Tüp bebek tedavisinde başarının sırrı elbette transfer edilen embriyonun ya da embriyoların rahim içine tutunması ve yaşamlarını doğuma kadar devam ettirmeleridir
Rahim içine transfer edilen embriyonun tutunmasını etkilediği bilinen 3 ana faktör vardır:
- Transfer edilen Embriyonun kalitesi:
Sağlıklı embriyo gebelik şansını artıracak ve gebelik oluştuktan sonra düşük ihtimalini de azaltacaktır. - Rahim içinin durumu
- Transfer edilen embriyo ile rahim içi dokusunun arasındaki uyum.
Tutunma penceresi denilen ve rahim içi dokusunun hormonların etkisi ile embriyonun yerleşmesine izin verdiği bir dönem vardır. İmplantasyon penceresi dönemi de denilen bu dönemden önce veya sonra embriyo transferi yapıldığında rahim içi dokusu embriyoyu kabul etmeyecek yani gebelik oluşmayacaktır. Yüksek embriyo kalitesi varsa ve uygun dönemde embriyo transferi yapıldığın da tüp bebek tedavisinde gebelik şansı elbette yüksek olacaktır.
Tüp bebek tedavinde son yıllarda eklenen birçok yenilik ve uygulama gebelik şansını artırmıştır. Embriyo dondurma da bu yöntemlerden biri olarak görülebilir. Oldukça sıkıntı yaratabilecek bir problem olan ve bazen istemeden de karşımıza çıkan Ovarian Hiperstimülasyon sendromundan yani yumurtalıkların aşırı uyarılma tablosundan korunmak için bazen tüm embriyoları dondurmayı tercih etmekteyiz.
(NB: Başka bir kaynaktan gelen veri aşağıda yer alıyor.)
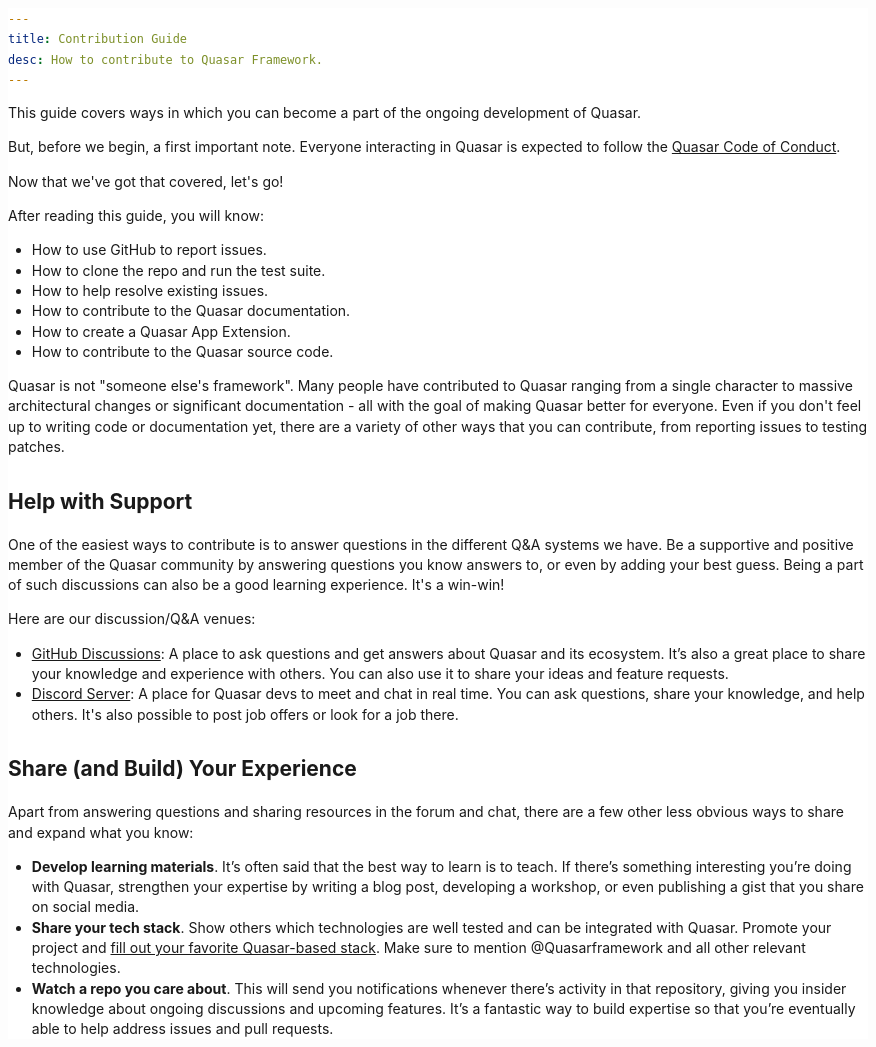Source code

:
 ```yaml
---
title: Contribution Guide
desc: How to contribute to Quasar Framework.
---
```


This guide covers ways in which you can become a part of the ongoing development of Quasar.

But, before we begin, a first important note. Everyone interacting in Quasar is expected to follow the [Quasar Code of Conduct](https://github.com/quasarframework/quasar/blob/dev/.github/CODE_OF_CONDUCT.md).

Now that we've got that covered, let's go!

After reading this guide, you will know:

- How to use GitHub to report issues.
- How to clone the repo and run the test suite.
- How to help resolve existing issues.
- How to contribute to the Quasar documentation.
- How to create a Quasar App Extension.
- How to contribute to the Quasar source code.

Quasar is not "someone else's framework". Many people have contributed to Quasar ranging from a single character to massive architectural changes or significant documentation - all with the goal of making Quasar better for everyone. Even if you don't feel up to writing code or documentation yet, there are a variety of other ways that you can contribute, from reporting issues to testing patches.

## Help with Support

One of the easiest ways to contribute is to answer questions in the different Q&A systems we have. Be a supportive and positive member of the Quasar community by answering questions you know answers to, or even by adding your best guess. Being a part of such discussions can also be a good learning experience. It's a win-win!

Here are our discussion/Q&A venues:

- [GitHub Discussions](https://forum.quasar.dev/): A place to ask questions and get answers about Quasar and its ecosystem. It’s also a great place to share your knowledge and experience with others. You can also use it to share your ideas and feature requests.
- [Discord Server](https://chat.quasar.dev/): A place for Quasar devs to meet and chat in real time. You can ask questions, share your knowledge, and help others. It's also possible to post job offers or look for a job there.

## Share (and Build) Your Experience

Apart from answering questions and sharing resources in the forum and chat, there are a few other less obvious ways to share and expand what you know:

- **Develop learning materials**. It’s often said that the best way to learn is to teach. If there’s something interesting you’re doing with Quasar, strengthen your expertise by writing a blog post, developing a workshop, or even publishing a gist that you share on social media.
- **Share your tech stack**. Show others which technologies are well tested and can be integrated with Quasar. Promote your project and [fill out your favorite Quasar-based stack](https://stackshare.io/tool/quasar-framework/decisions). Make sure to mention @Quasarframework and all other relevant technologies.
- **Watch a repo you care about**. This will send you notifications whenever there’s activity in that repository, giving you insider knowledge about ongoing discussions and upcoming features. It’s a fantastic way to build expertise so that you’re eventually able to help address issues and pull requests.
Ama en sık kullanım nedeni gebelik oluşmadığında veya doğum yapıldıktan sonra tekrar gebelik isteği olduğunda kolay ve ucuz olarak çifte tekrar tüp bebek tedavisi deneme şansı vermektir.
Klasik bilgi olarak taze transferlerin daha üstün bir sonuç verdikleri kabul edilmekteydi. Ayrıca önceki yıllarda dondurma tekniklerinde dondurma sonrası tekrar çözme de embriyo canlılık oranları da olması gerekenden düşüktü. Ancak Günümüzde uygulanan dondurma teknikleri ile embriyoların çözdükten sonra tekrar canlanma oranları yüzde 90’ların üzerindedir.
Taze tüp bebek transferinde kullanılan yumurta uyarıcı ilaçların etkisi ile yumurtalıklardan üretilen östrojen hormonu genellikle fizyolojik dozların üzerine çıkmaktadır. Bu yüksek östrojen seviyeleri endometrium dediğimiz rahim içi zarını gebelik için olumsuz olarak etkileyebilir. Yine erken yükselen progesteron hormonu etkisi ile embriyo ve endometrium arasında transfer sırasında bir asenkroniye (uyumsuzluğa) da yol açmaktadır.
Ayrıca bazı araştırma sonuçlarına göre de yüksek doz ilaç kullanılan tüp bebek tedavilerinde endometriumdaki bir çok gen fazla çalışmakta ve sonuç olarak da implantasyon yani embriyo tutunmasını olumsuz olarak etkileyebilmektedir.
Dondurulmuş embryo transferinde ise rahim içi zarı daha doğala yakın hormon seviyeleri ile hazırlanır, yüksek östrojen ve progesteronun endometrium üzerine kötü etkileri olmadığı içinde endometriumun embriyoyu kabul etme şansı artar.
2013 yılında çeşitli ülkeler de yapılmış dondurulmuş embriyo transferi ile taze embriyo transferlerini karşılaştıran çalışmalar değerlendirildiğin de dondurulmuş embriyo transferlerin de gebelik oranları benzer hatta daha yüksek bulunmuştur.
Ayrıca bazı çalışmalarda dondurulmuş embriyo transferi yapılan hastalar da gebe kaldıktan sonra düşük yapma oranı taze embriyo transferi ile gebe kalan kadınlardan daha düşük bulunmuştur.
Önceki yıllar da çözülme sonrası başarı şansı az olduğu için çok tercih edilmeyen dondurulmuş embriyo transferi günümüz de dondurma ve çözme tekniklerin de gelişmeler nedeni ile başarı şansı artmış ve taze embriyo transferin den bile daha yüksek gebelik oranları elde edilmeye başlanmıştır. Tüp bebek tedavilerinin yaklaşık % 20 si dondurulmuş embriyolarla yapılmaktadır.
Medicana International İstanbul hastanesindeki Tüp Bebek Merkezimizde yapılan araştırmalarda da taze embriyo transferiyle dondurulmuş transferler arasında gebelik oranları birbirine eşit olarak saptanmıştır. Bilimsel gelişmelere paralel olarak bu oran ileride muhtemelen dondurulmuş embriyoların lehine daha da artacaktır.